Tánaiste and Minister for Justice and Equality (Deputy Frances Fitzgerald): The Deputy will appreciate that actions to deal with the issues referred to are a matter for An Garda Síochána in the first instance. I am advised that all incidences of assault and public disorder, including the sort of incidents referred to, which come to Garda attention are thoroughly investigated, whether in the greater Dublin area or elsewhere.
The allocation of Garda resources and the prioritising of policing matters is a matter for local Garda management who are best placed to respond to localised public disorder, street violence and anti-social behaviour. Gardaí engage closely with local communities, including Neighbourhood Watch and Community Alert groups, and in more formal structures such as Joint Policing Committees. This engagement facilitates the expression of community concerns in relation to policing and public order issues and helps Gardaí to respond appropriately. In this regard there is a wide range of legislation available which may be utilised by An Garda Síochána to address incidents of anti-social behaviour and related criminal acts.

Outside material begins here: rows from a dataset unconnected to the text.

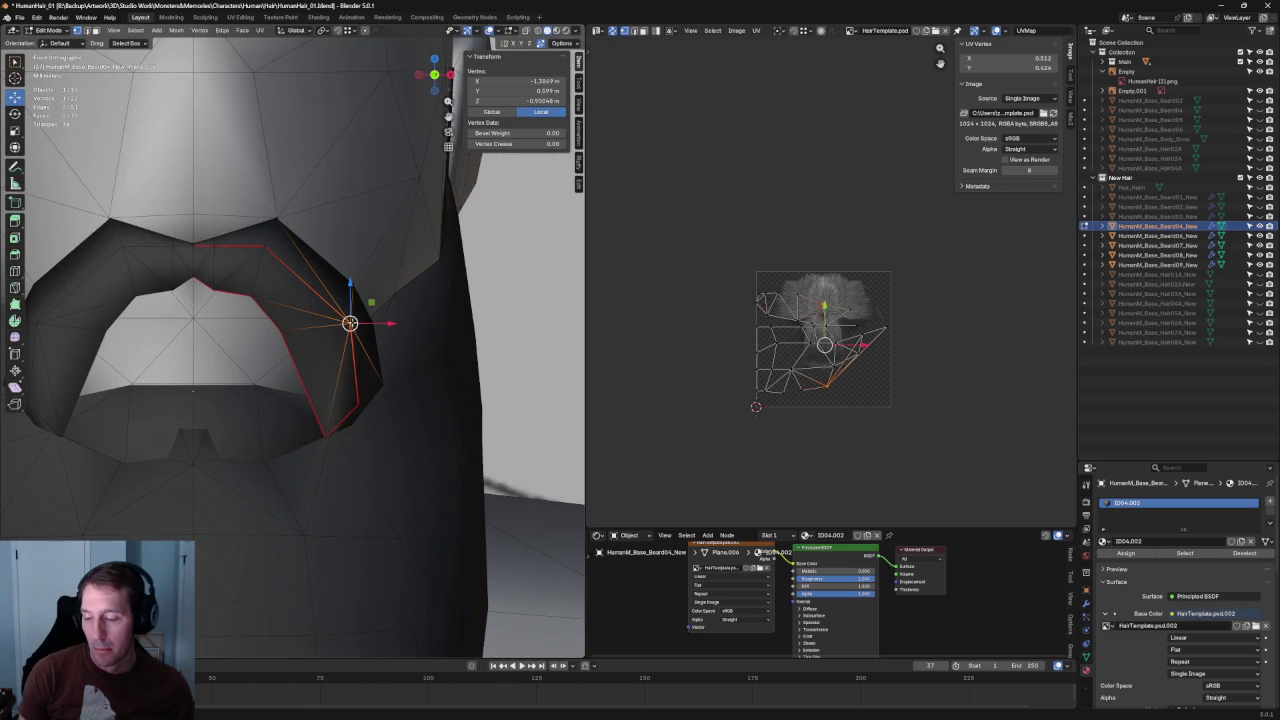
{"action": "key", "text": "alt+a"}
{"action": "key", "text": "alt+z"}
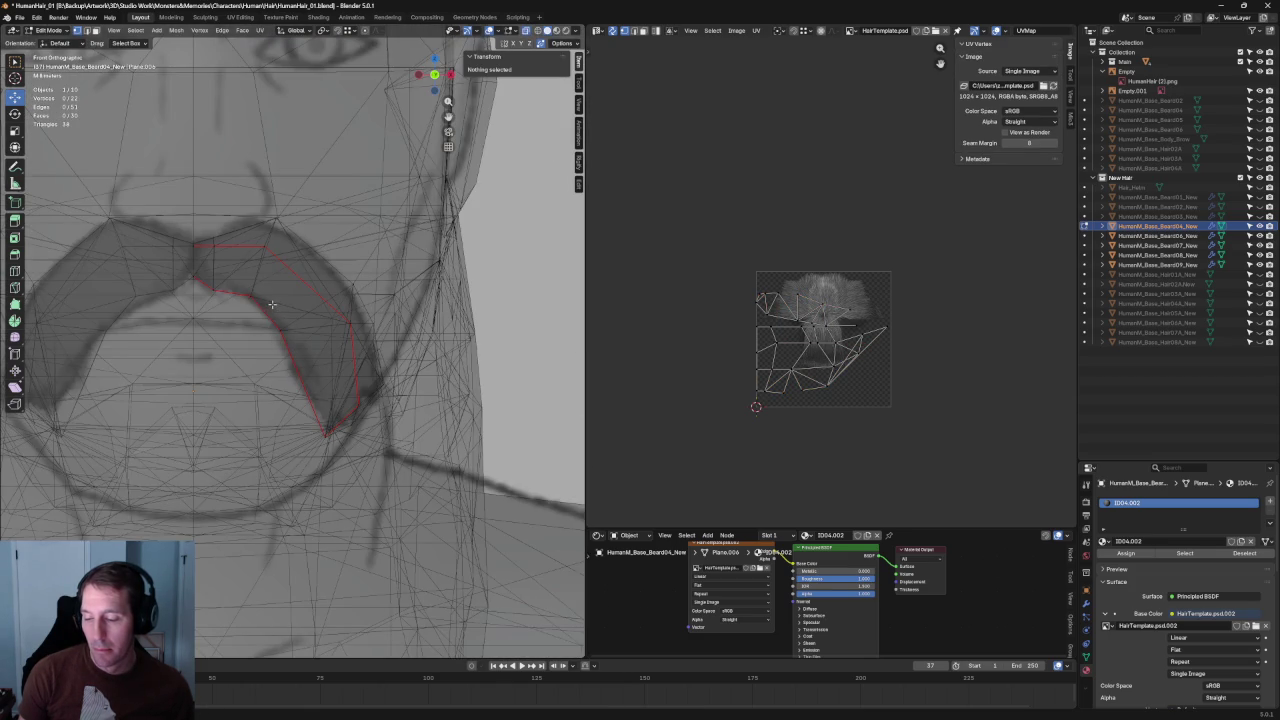
- Select the three top vertices of the mustache card
{"action": "left_click", "coordinate": [272, 304]}
{"action": "key", "text": "alt+z"}
{"action": "key", "text": "alt+z"}
{"action": "key", "text": "alt+z"}
{"action": "key", "text": "alt+z"}
{"action": "key", "text": "alt+z"}
{"action": "left_click", "coordinate": [263, 246]}
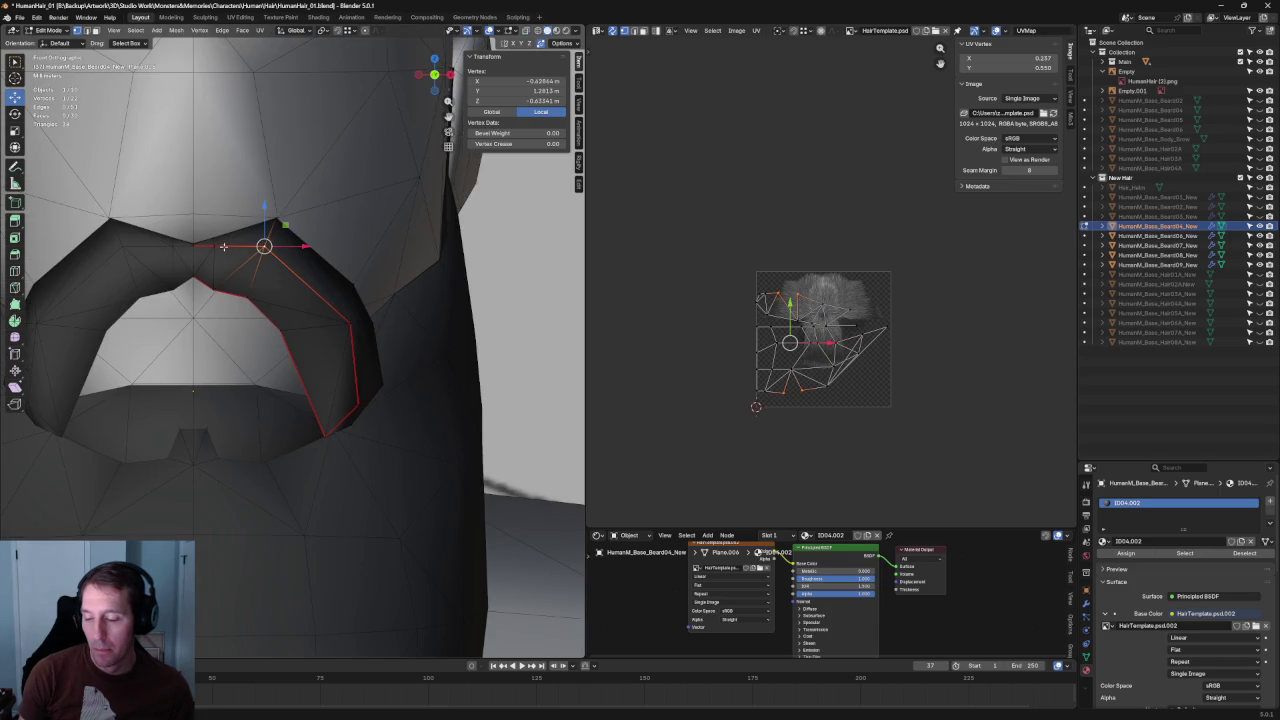
{"action": "left_click", "coordinate": [207, 250], "text": "shift"}
{"action": "left_click", "coordinate": [187, 244], "text": "shift"}
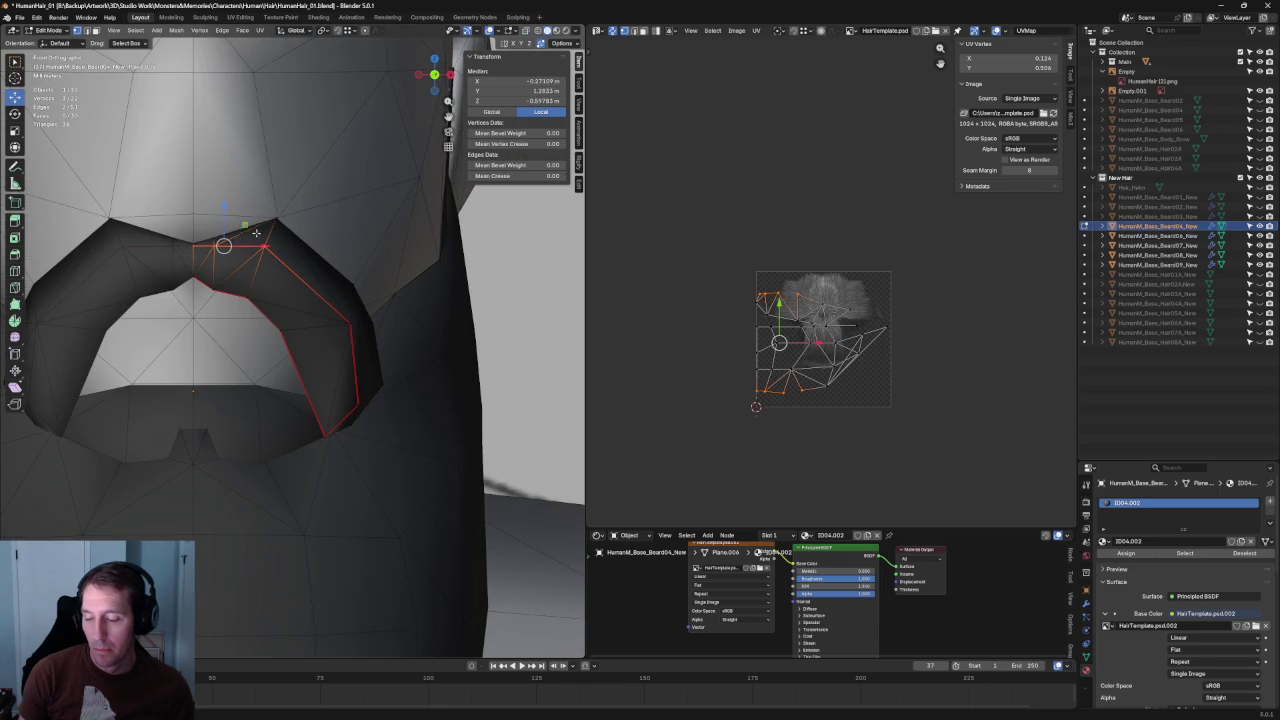
- Drag the three top vertices down slightly with the move gizmo, then deselect
{"action": "left_click_drag", "start_coordinate": [220, 214], "coordinate": [302, 247]}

There are also particular interventions which can be taken in relation to young persons who may have become involved, or be at risk of becoming involved, in crime. My Department has responsibility for the Community Programmes Unit of the Irish Youth Justice Service which manages the Garda Youth Diversion Project Network nationwide. There are 106 Garda Youth Diversion Projects (GYDPs) in place nationwide. GYDPs are community based multi-agency crime prevention initiatives which primarily seek to divert young people who have become involved in crime/anti-social behaviour. In 2016, approximately €12m was allocated by the Irish Youth Justice Service to GYDPs and a number of other youth diversion community based projects around the country. The evidence indicates that Diversion Projects are a sound investment. The GYDPs tackle behaviours such as impulsiveness which is associated with the bulk of youth crime; for example, public order offending and minor theft. The GYDPs have a critical role to play in reducing youth crime. Their role is to prevent or 'divert' young people from the onset of repeat or serious offending, including potential future involvement in gangland crime, and they do this very effectively and efficiently. An overview of youth crime can be found in the Annual Reports of the Committee Appointed to Monitor the Effectiveness of the Diversion Programme.

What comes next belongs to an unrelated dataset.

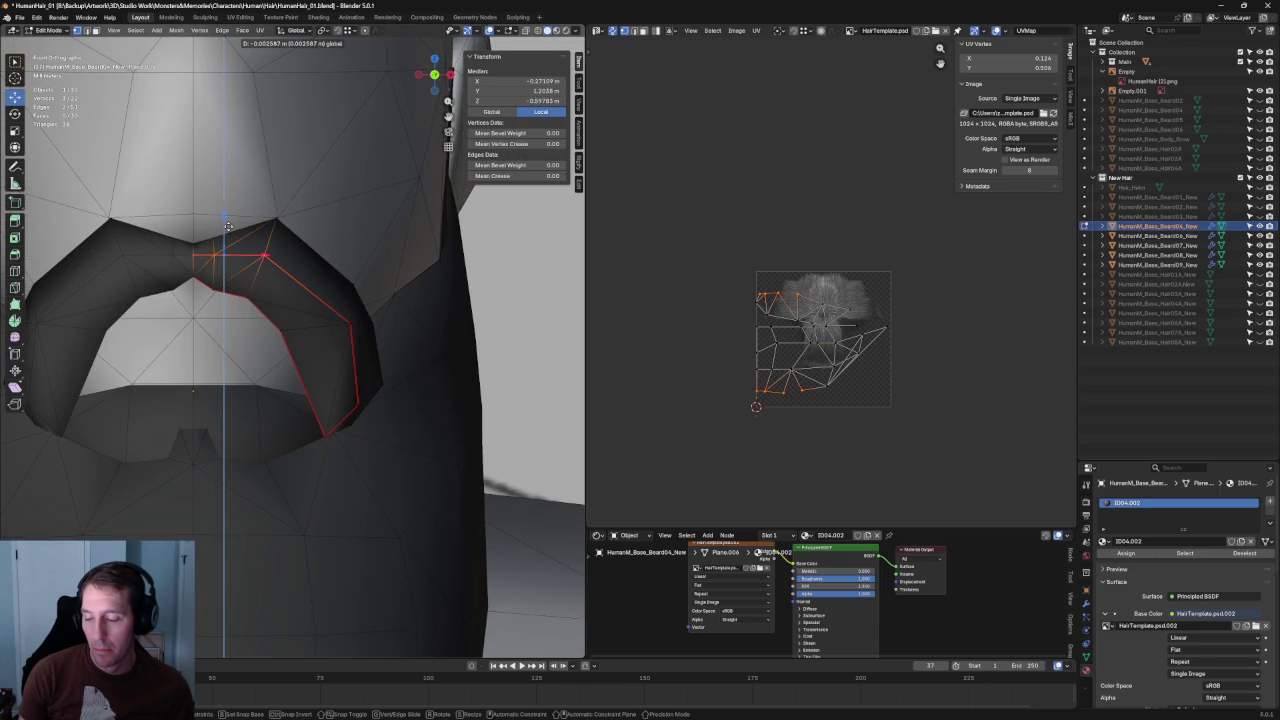
{"action": "key", "text": "alt+a"}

The Garda Youth Diversion programme continues to make significant inroads in targeting supports to young people in effectively diverting them towards more positive life choices.

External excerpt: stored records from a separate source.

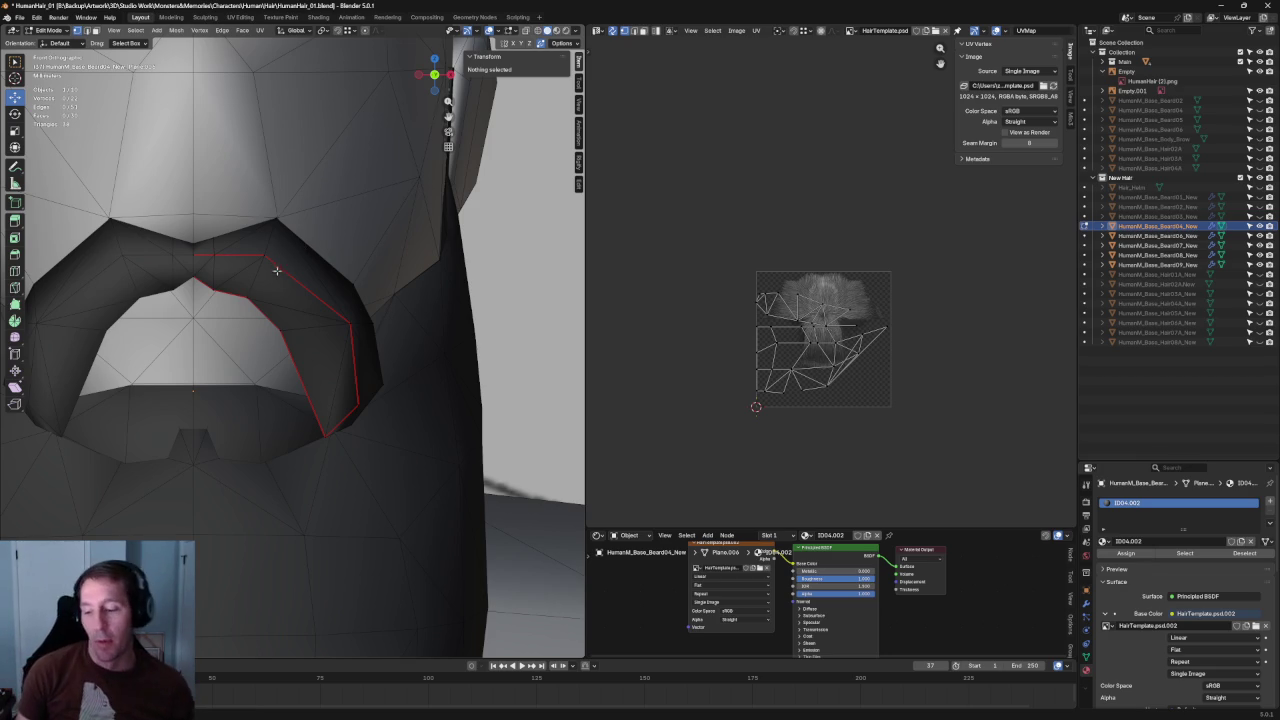
{"action": "scroll", "coordinate": [278, 250], "scroll_direction": "up", "scroll_amount": 3}
{"action": "scroll", "coordinate": [262, 215], "scroll_direction": "up", "scroll_amount": 1}
{"action": "left_click", "coordinate": [245, 196]}
{"action": "key", "text": "alt+z"}
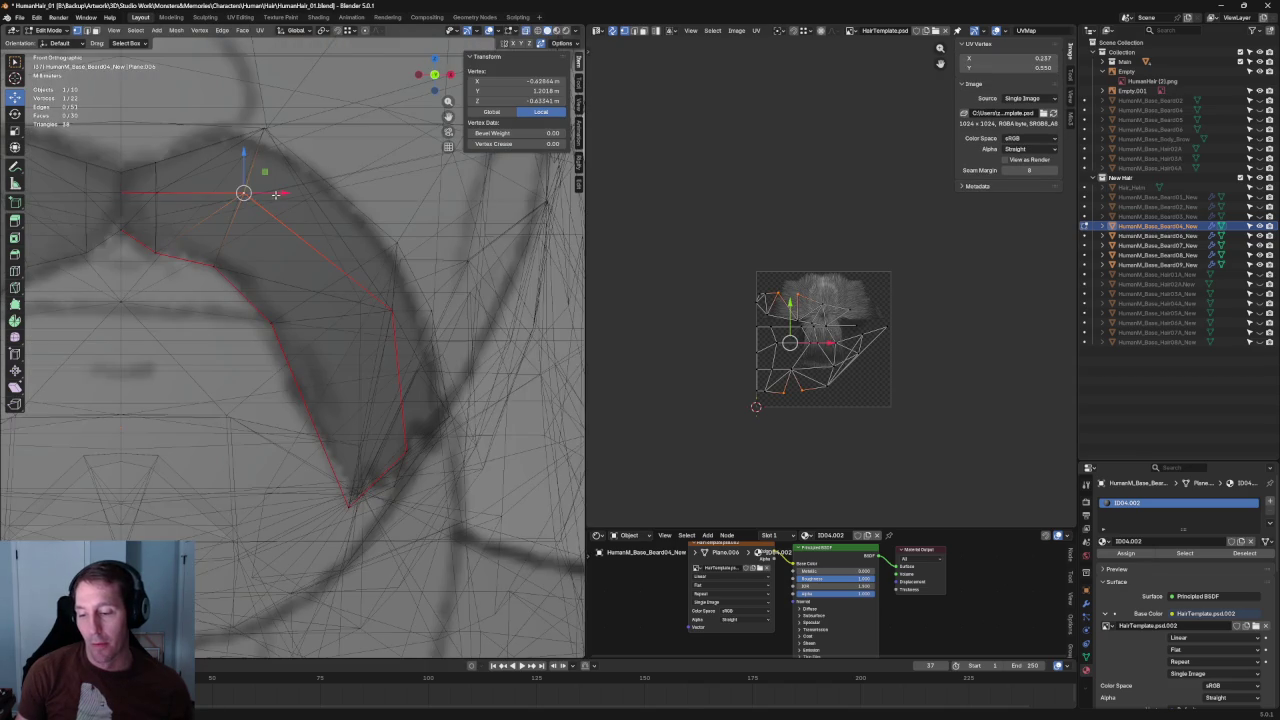
{"action": "key", "text": "alt+z"}
{"action": "key", "text": "alt+a"}
{"action": "middle_click_drag", "start_coordinate": [385, 173], "coordinate": [289, 246]}
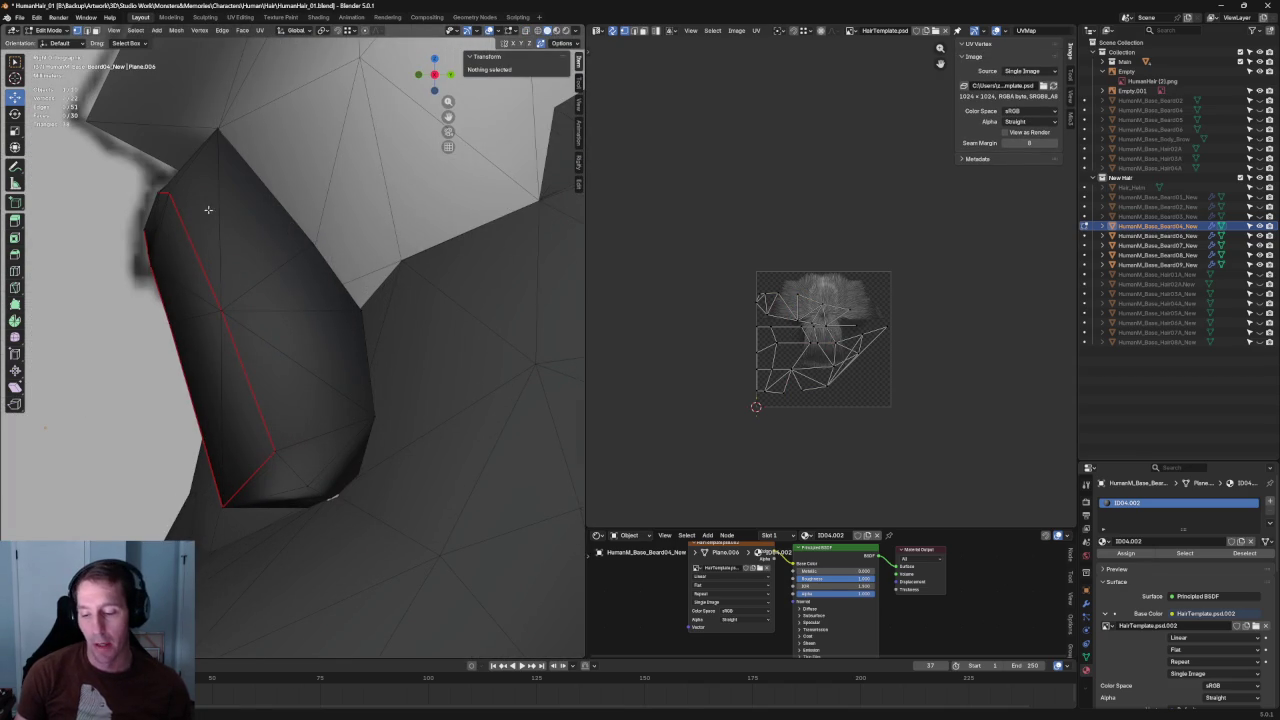
{"action": "left_click", "coordinate": [149, 251]}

In conclusion, I might add that the Government is making very significant investments in policing resources, including the expansion of the Garda fleet and the upgrading of Garda technology and IT systems. These investments are underpinned by the commitment to increase Garda numbers to 15,000 overall, and all of these measures will undoubtedly enhance the Garda response to the issue referred to and benefit policing services generally in all areas of the country.